Alla Kuvvatova, who heads the Association for Gender Equality and Preventing Violence Against Women, said the prenuptial contract could equally be abused by a wife who might divorce her foreign husband once the home was registered in his name.

Others say the regulations run the risk of casting a shadow over all marriages with foreigners because of the actions of a few. A Tajik woman called Shahnoza described how by the time she finished university and started work, she was considered “too old” in her own community, so she married an Afghan and they emigrated to Canada, where they have settled down happily and now have two children.

Deputy Justice Minister Kholikov said the law would not stand in the way of couples whose intentions were genuine.

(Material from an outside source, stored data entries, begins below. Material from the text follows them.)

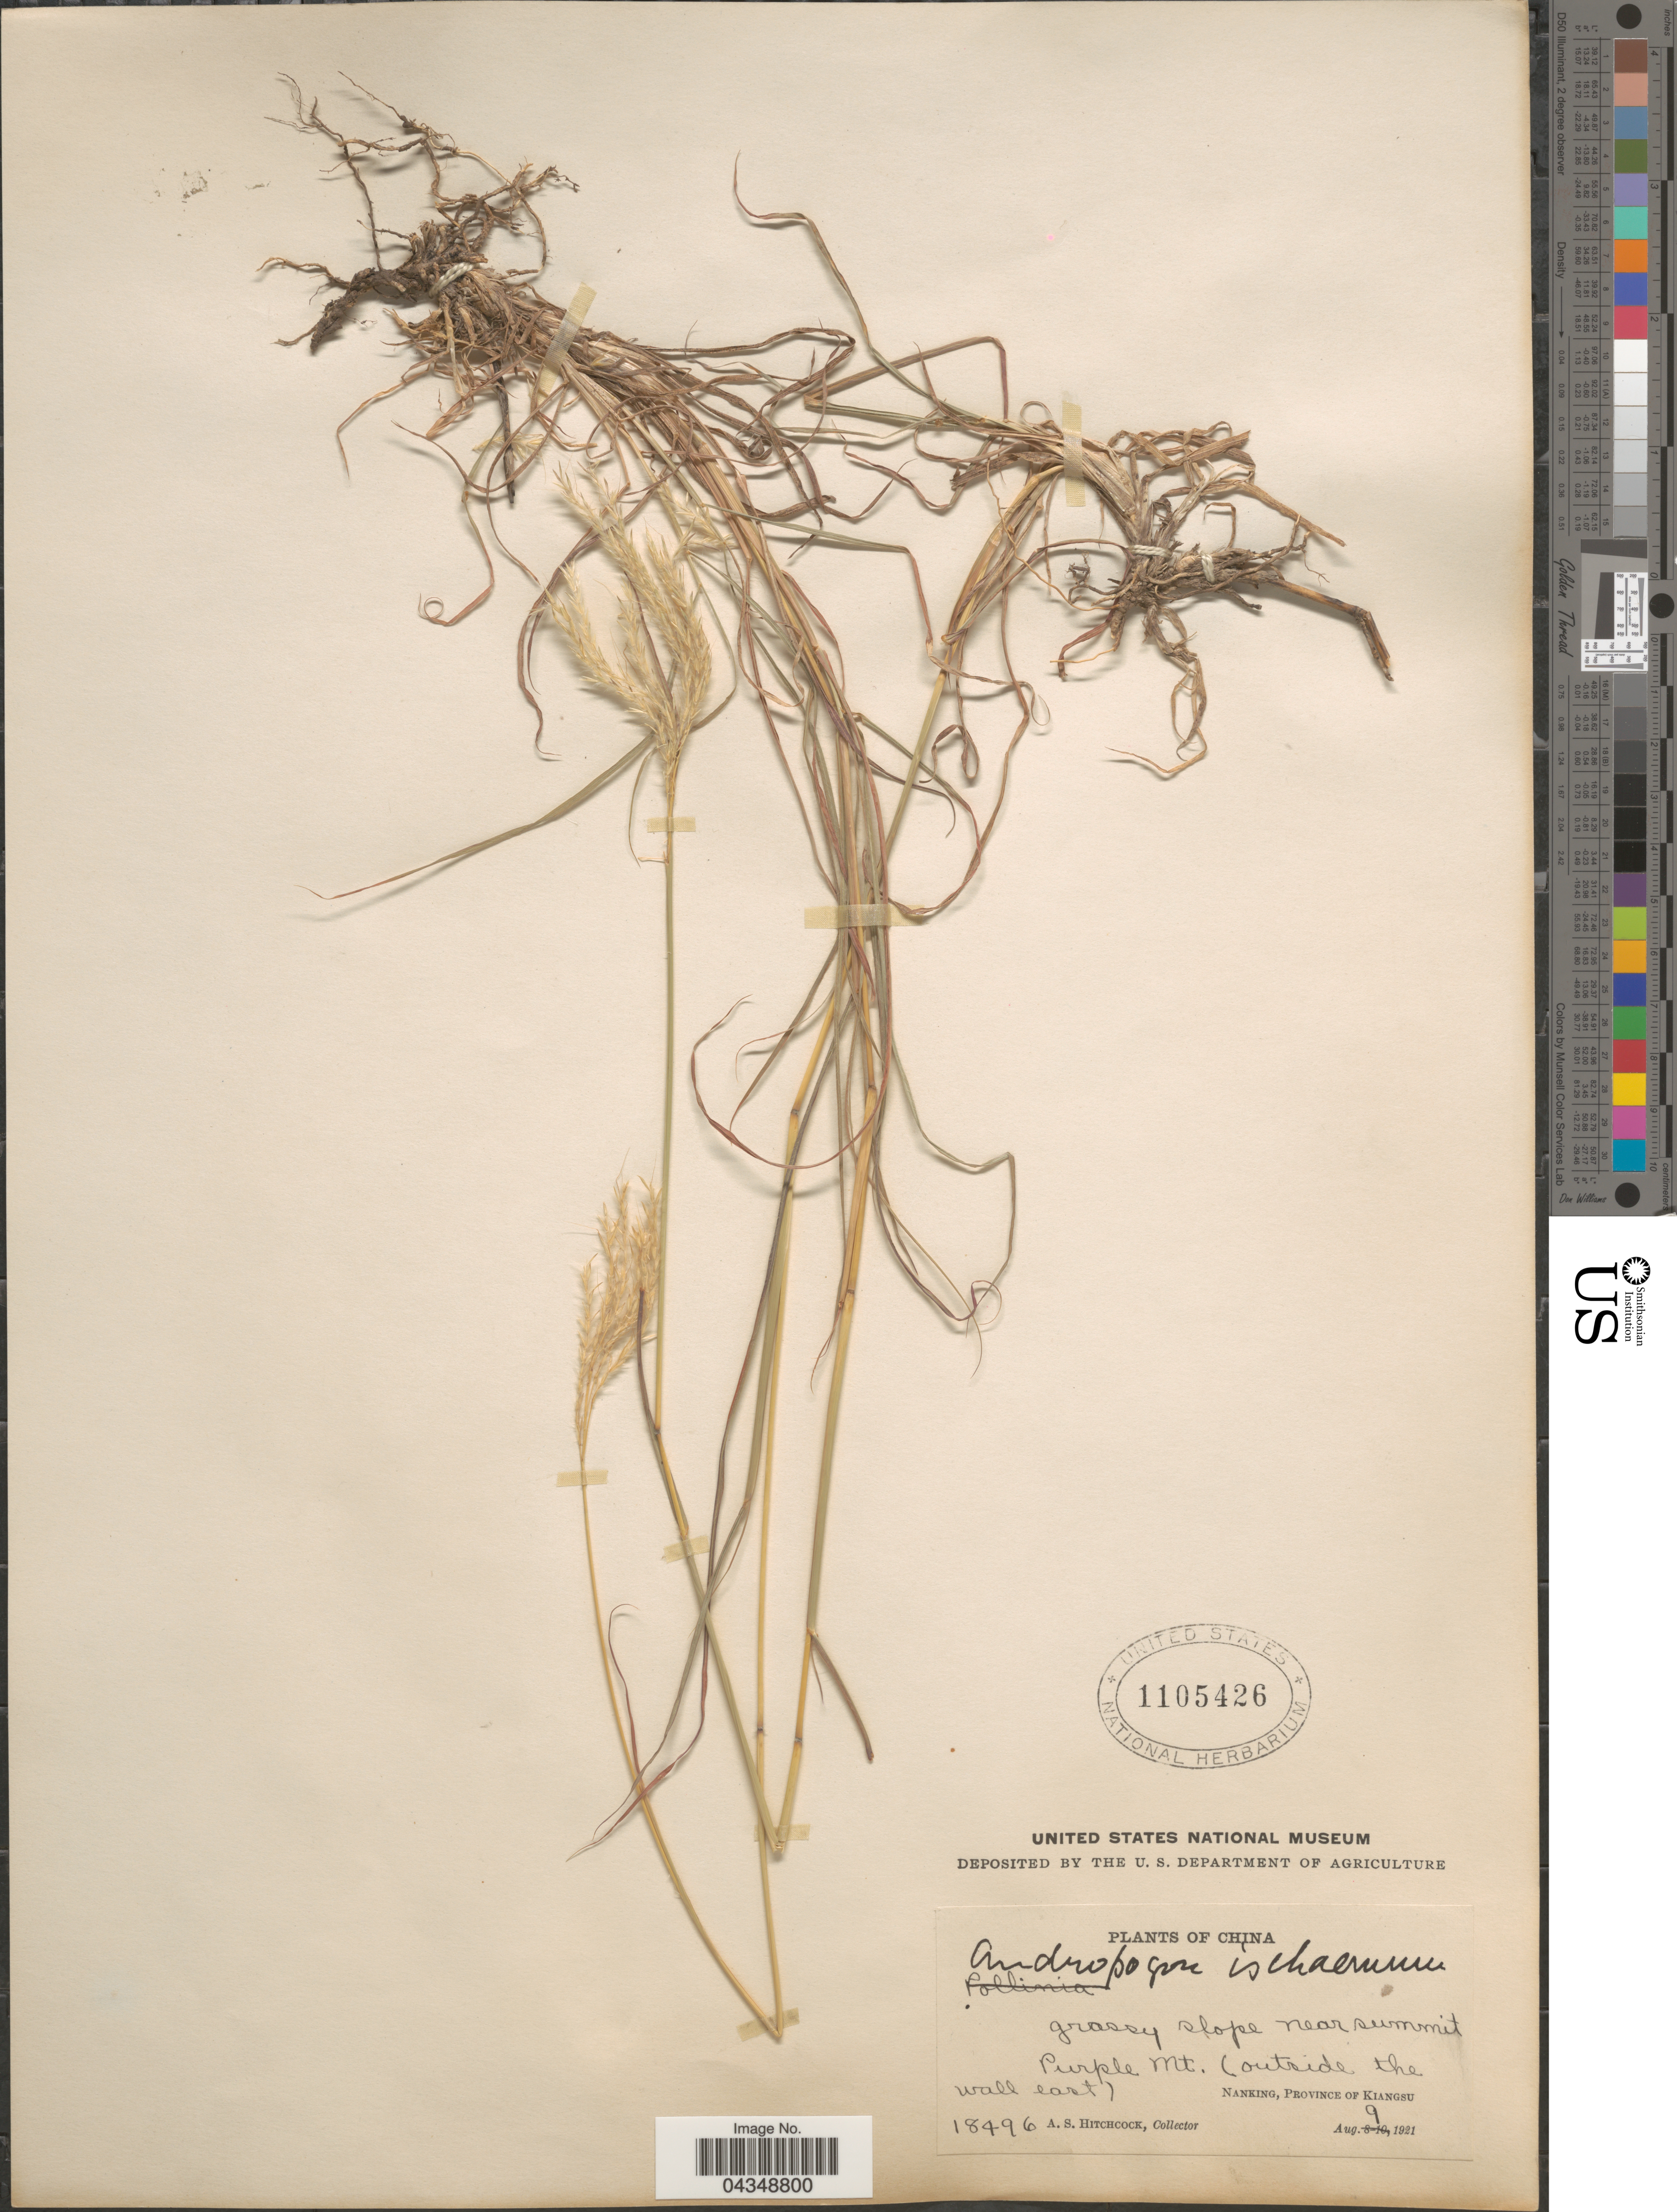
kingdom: Plantae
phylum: Tracheophyta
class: Liliopsida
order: Poales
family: Poaceae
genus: Bothriochloa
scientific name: Bothriochloa ischaemum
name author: (L.) Keng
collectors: A. S. Hitchcock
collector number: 18496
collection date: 1921-08-09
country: China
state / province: Jiangsu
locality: Grassy slope near summit. Purple Mt. (outside the wall east). Nanking, Province of Kiangsu.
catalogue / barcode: US 1105426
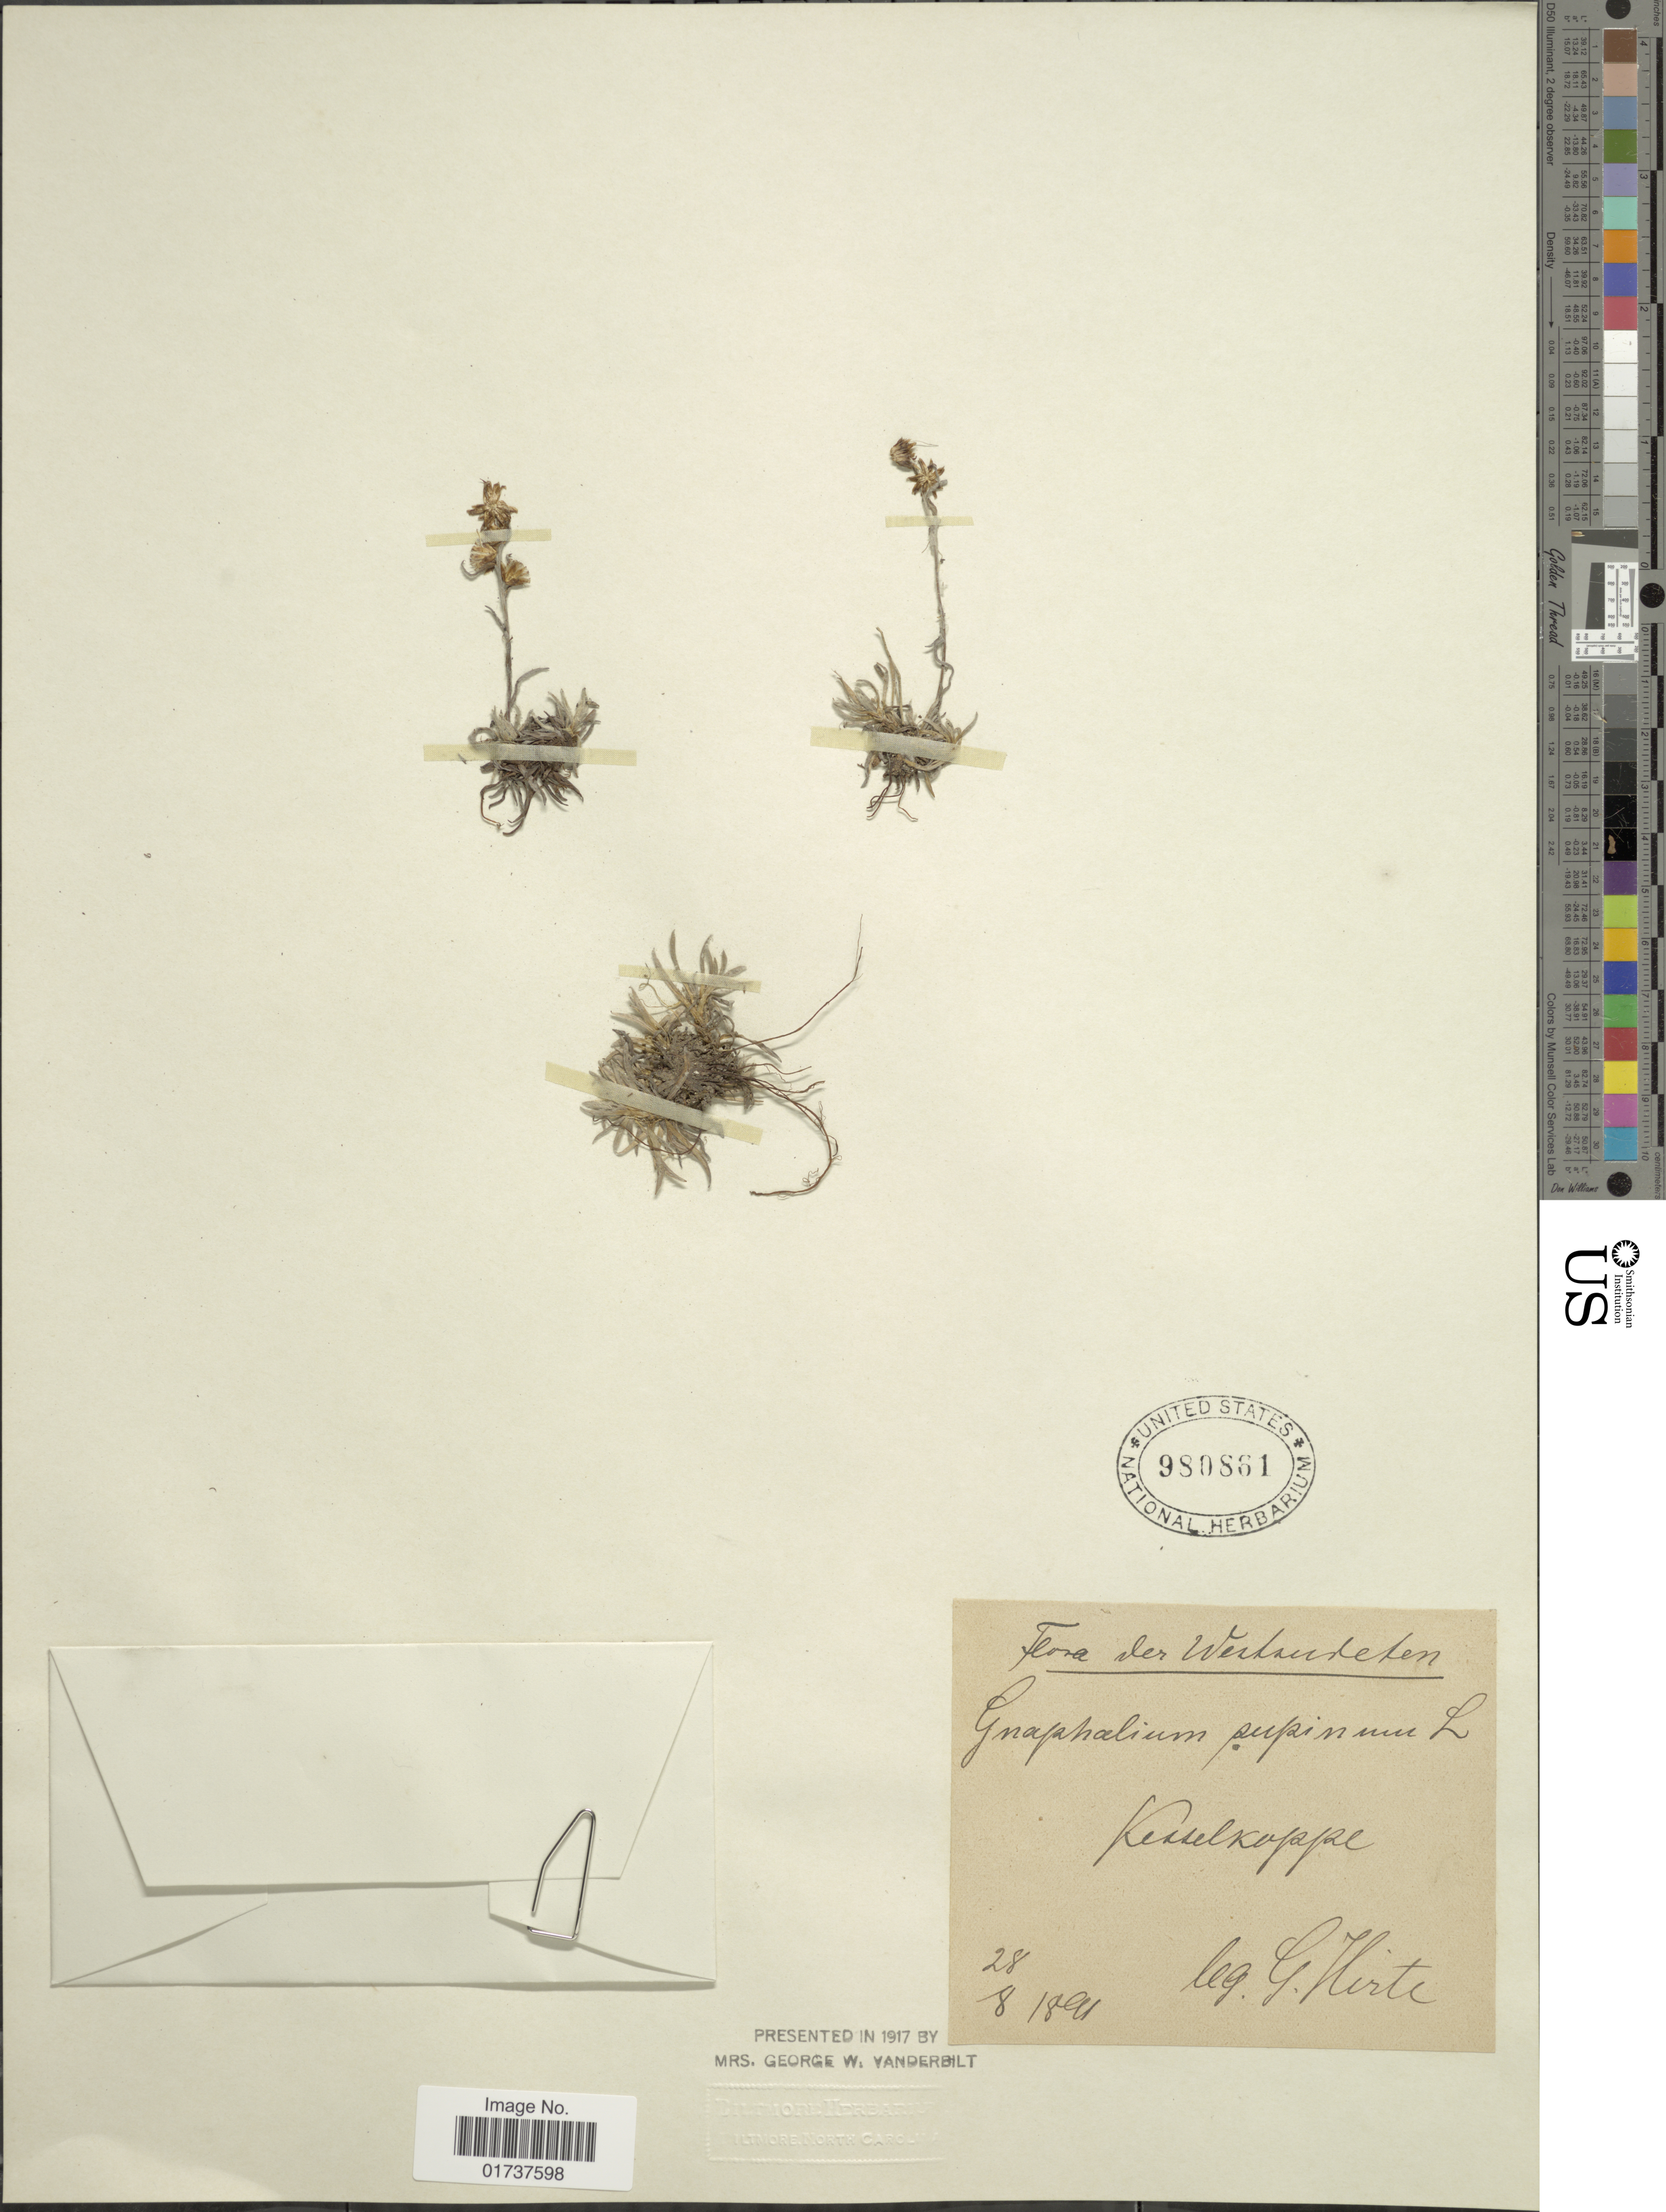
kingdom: Plantae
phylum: Tracheophyta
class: Magnoliopsida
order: Asterales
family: Asteraceae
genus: Gnaphalium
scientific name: Gnaphalium sp.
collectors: G. Hirte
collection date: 1891-08-28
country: Czechia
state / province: Liberec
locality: Werlzudelem, Kesselkoppe [interpreted]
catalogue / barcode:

Some rights activists say the focus on marriages with foreigners is at odds with the authorities’ failure to assist the much larger number of women who end up being abandoned by Tajik husbands who go abroad in search of work, and end up staying.

Various estimates put the number of expatriate migrant workers from Tajikistan, at between 800,000 and one million, the majority in Russia. A 2009 report by the International Organisation for Migration on the plight of abandoned wives estimated that about one third of men working abroad would settle down in the host country.